要求と脅迫

「……これらの火災事件による犠牲者のリスト? つまり、あの火災に巻き込まれたのが誰かってところを知りたいってことか?」


「うん、大体そんなところ。犯人を特定するなら間違いなく必要になると思うからさ、上の人に話通して私のスマホとパソコンにそれ送っておいてくれない?」


 電話越しでも戸惑っていることがありありと分かる壮佑の声に、零は上機嫌な様子でそう返す。無言になった通話相手の背後からは僅かな話し声が聞こえて来て、今壮佑が事務作業に当たっていたこともなんとなく把握できた。


 少し前に資料を渡して零のもとを去ったばかりなわけだし、大方まだ連絡が来るなど想定もしていなかったのだろう。慌てた様子を隠さないその声色に、零は往来の中で意地の悪い笑みを浮かべた。

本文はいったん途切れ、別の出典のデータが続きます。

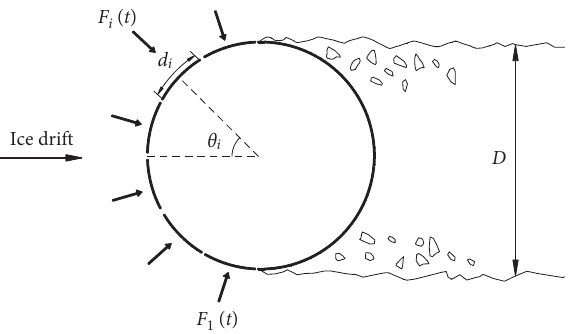
Figure 9: Ice forces distribution on an offshore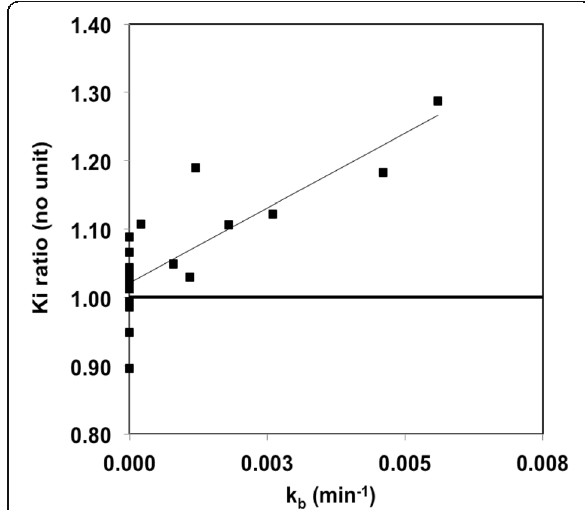
Fig. 5 Ki ratio of 3P-KMA/Patlak versus k b : y = 43.679 x + 1.022, R = 0.801; P < 0.001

「……訳も分からずいきなりやる気を出したかと思ったら、そこから半日も経たないうちに要求してくるのが犠牲者のリストだとはな……。正直、やると言いながらなかなか腰が上がらないんじゃないかとか思ってたよ」


「失敬だなあ、君だって私がこれまで解決してきた事件のことを知ってるでしょ? 一度やると決めたら勤勉な方なんだよ、私は」


「勤勉になるまでが長かった印象しか俺にはないんだけどな……資料を受け取ってから調査に当たるまでの実行速度が今までとは段違いだぞ?」


 不満をあらわにする零に対して、しかし壮佑はどことなく強気だ。零本人と向き合っていないのもあって、どことなく気が大きくなっているのかもしれない。……まあ、そういう単純なところがあるからこそ零と悪くない関係を築けているのかもしれないが。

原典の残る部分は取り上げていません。